**Instructions for the task:**
Restate word for word the line with "Année 2023-2024 en" and the rest of the listing after it, ending at the final line, and include nothing else.

**Dataset excerpts:**
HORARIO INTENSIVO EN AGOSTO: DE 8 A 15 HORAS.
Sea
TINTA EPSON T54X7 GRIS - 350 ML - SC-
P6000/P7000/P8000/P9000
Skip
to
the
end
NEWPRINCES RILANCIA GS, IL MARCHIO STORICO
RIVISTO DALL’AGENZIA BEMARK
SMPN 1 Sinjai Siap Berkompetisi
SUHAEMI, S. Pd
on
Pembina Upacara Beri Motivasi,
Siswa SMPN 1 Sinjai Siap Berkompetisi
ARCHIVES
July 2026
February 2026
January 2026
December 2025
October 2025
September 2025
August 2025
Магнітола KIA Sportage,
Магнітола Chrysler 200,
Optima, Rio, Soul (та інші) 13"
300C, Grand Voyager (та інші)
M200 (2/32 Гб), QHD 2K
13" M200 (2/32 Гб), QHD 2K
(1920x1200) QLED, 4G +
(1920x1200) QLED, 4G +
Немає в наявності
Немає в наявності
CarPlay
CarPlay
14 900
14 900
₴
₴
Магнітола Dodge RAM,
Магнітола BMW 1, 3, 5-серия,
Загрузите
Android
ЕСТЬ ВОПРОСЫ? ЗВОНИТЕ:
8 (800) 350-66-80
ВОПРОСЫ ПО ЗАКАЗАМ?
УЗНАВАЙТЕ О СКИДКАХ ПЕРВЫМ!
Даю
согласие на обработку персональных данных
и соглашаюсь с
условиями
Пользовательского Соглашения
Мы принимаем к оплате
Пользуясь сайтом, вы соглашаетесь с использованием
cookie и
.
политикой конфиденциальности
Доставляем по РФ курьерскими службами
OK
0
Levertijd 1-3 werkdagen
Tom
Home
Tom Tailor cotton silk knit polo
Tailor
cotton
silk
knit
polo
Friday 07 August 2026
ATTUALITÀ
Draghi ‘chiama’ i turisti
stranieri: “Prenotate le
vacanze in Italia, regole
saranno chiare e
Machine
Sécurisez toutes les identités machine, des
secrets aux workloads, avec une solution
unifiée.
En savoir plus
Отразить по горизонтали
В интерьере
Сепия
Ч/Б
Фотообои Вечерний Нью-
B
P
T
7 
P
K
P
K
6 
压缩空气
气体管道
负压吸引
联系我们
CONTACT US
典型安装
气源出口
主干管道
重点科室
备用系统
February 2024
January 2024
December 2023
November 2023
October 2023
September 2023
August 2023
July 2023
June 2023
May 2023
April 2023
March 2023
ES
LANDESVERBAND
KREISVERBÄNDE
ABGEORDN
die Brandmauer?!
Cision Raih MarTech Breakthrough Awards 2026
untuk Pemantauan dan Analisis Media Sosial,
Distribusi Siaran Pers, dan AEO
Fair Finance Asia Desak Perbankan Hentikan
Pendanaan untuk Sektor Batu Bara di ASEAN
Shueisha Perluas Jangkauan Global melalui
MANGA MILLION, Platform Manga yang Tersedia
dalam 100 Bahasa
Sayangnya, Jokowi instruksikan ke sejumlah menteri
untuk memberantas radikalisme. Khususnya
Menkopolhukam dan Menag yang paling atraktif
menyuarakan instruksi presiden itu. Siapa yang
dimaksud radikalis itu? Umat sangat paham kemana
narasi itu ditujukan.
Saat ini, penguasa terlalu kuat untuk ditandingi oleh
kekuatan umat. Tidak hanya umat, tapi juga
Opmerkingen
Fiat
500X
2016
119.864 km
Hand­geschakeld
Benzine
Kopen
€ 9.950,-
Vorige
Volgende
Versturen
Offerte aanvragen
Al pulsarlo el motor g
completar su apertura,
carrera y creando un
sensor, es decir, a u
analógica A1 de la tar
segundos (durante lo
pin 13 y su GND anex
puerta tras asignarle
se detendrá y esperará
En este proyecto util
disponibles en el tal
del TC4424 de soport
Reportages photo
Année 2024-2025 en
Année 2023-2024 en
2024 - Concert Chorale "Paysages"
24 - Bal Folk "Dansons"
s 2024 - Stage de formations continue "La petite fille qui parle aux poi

**Solved problem:**
Année 2023-2024 en
2024 - Concert Chorale "Paysages"
24 - Bal Folk "Dansons"
s 2024 - Stage de formations continue "La petite fille qui parle aux poi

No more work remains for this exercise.